_Description of the task_
Copy the data from its first line down to and including the line that contains "Find a horse", keeping every line unchanged.

_Stored data_
⟨
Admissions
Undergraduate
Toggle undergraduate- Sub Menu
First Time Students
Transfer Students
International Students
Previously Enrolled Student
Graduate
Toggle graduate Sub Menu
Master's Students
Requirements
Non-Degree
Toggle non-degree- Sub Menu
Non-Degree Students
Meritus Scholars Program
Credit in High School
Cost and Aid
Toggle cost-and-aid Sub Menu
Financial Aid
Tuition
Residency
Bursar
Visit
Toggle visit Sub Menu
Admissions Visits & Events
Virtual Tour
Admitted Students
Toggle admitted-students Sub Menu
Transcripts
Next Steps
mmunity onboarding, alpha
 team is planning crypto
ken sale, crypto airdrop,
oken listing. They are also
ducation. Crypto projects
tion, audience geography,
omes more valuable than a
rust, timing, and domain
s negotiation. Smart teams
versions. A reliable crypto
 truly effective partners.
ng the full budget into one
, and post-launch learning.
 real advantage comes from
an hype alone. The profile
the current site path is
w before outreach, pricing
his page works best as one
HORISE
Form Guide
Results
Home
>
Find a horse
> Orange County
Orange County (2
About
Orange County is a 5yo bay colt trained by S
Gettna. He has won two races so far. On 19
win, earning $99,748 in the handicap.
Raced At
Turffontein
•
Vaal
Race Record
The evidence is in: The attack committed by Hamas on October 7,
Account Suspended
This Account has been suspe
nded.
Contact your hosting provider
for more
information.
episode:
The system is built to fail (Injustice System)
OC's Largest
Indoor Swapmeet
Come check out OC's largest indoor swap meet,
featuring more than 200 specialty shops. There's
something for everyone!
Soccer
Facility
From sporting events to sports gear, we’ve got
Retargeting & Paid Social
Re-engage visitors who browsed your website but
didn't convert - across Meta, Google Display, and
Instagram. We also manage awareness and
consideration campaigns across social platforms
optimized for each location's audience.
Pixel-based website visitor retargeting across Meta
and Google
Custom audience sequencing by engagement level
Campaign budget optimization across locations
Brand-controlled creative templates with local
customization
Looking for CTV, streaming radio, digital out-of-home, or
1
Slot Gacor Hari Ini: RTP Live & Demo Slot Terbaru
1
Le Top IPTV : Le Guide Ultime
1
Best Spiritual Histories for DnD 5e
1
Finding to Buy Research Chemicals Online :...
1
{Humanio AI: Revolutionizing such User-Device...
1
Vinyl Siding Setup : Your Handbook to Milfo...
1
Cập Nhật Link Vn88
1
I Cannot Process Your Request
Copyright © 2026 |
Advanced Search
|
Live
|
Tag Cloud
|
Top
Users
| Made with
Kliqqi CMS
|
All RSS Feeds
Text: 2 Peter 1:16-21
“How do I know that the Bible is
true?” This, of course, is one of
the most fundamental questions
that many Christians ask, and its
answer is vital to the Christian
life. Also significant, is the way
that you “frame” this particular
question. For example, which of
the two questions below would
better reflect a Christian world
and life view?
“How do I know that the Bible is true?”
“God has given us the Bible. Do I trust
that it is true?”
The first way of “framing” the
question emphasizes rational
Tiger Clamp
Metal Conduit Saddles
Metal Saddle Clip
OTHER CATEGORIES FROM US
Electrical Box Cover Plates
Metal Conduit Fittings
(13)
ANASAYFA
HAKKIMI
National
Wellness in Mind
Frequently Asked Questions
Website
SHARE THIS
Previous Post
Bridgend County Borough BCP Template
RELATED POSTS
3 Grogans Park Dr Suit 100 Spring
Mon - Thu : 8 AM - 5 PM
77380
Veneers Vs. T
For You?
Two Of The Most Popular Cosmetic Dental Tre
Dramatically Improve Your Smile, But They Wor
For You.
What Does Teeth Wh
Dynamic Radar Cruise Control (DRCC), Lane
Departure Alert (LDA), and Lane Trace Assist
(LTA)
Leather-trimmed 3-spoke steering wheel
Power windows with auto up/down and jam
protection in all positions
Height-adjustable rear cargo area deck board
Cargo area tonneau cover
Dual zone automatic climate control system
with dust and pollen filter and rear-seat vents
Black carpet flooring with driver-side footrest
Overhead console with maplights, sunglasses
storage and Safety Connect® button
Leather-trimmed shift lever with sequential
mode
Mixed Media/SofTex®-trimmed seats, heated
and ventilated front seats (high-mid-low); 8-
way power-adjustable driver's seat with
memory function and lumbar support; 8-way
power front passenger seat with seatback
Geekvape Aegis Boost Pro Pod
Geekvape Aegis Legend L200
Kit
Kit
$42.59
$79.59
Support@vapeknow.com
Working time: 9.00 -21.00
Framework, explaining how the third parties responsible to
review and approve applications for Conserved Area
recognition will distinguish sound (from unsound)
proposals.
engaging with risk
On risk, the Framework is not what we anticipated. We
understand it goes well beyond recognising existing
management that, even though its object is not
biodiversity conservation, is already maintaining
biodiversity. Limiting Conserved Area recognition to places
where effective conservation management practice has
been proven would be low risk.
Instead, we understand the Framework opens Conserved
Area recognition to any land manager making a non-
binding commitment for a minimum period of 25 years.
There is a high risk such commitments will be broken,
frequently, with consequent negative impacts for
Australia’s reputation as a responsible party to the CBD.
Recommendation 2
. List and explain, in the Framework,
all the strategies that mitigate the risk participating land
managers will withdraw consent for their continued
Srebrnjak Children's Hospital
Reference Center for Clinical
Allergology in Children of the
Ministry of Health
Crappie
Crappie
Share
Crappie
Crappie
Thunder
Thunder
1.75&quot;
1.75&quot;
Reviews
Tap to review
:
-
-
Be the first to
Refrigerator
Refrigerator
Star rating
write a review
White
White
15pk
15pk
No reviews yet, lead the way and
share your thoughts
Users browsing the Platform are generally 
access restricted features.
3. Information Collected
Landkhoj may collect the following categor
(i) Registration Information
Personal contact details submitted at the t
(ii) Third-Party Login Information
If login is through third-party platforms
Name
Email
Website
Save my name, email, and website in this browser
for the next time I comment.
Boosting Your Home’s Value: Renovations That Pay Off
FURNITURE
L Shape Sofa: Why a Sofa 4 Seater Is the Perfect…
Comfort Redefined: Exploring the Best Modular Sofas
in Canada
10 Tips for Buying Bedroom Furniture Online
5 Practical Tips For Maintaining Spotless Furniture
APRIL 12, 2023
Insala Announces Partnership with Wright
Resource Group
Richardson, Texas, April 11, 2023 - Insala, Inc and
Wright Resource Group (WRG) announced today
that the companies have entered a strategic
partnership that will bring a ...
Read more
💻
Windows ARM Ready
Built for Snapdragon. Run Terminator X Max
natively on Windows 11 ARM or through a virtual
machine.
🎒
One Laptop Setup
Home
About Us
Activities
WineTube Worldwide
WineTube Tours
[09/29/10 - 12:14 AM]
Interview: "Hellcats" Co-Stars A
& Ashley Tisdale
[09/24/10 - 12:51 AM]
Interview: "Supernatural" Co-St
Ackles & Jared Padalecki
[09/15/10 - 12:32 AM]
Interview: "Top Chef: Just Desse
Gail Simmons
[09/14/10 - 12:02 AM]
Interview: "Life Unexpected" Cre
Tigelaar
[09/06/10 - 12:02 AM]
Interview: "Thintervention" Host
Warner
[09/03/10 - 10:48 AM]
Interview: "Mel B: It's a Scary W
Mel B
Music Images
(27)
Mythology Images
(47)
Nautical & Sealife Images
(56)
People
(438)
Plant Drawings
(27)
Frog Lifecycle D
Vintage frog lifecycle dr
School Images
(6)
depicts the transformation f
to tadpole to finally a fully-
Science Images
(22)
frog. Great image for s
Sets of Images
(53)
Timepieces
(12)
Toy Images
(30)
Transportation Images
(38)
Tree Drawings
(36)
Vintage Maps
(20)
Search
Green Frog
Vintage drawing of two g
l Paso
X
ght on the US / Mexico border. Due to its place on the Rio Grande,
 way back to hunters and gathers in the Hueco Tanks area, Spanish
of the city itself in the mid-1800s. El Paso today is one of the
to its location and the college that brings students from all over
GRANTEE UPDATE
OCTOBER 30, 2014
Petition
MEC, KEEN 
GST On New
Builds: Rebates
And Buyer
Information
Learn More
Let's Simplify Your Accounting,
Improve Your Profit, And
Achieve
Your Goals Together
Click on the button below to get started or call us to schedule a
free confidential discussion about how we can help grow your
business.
⟩
_Finished exercise_
Admissions
Undergraduate
Toggle undergraduate- Sub Menu
First Time Students
Transfer Students
International Students
Previously Enrolled Student
Graduate
Toggle graduate Sub Menu
Master's Students
Requirements
Non-Degree
Toggle non-degree- Sub Menu
Non-Degree Students
Meritus Scholars Program
Credit in High School
Cost and Aid
Toggle cost-and-aid Sub Menu
Financial Aid
Tuition
Residency
Bursar
Visit
Toggle visit Sub Menu
Admissions Visits & Events
Virtual Tour
Admitted Students
Toggle admitted-students Sub Menu
Transcripts
Next Steps
mmunity onboarding, alpha
 team is planning crypto
ken sale, crypto airdrop,
oken listing. They are also
ducation. Crypto projects
tion, audience geography,
omes more valuable than a
rust, timing, and domain
s negotiation. Smart teams
versions. A reliable crypto
 truly effective partners.
ng the full budget into one
, and post-launch learning.
 real advantage comes from
an hype alone. The profile
the current site path is
w before outreach, pricing
his page works best as one
HORISE
Form Guide
Results
Home
>
Find a horse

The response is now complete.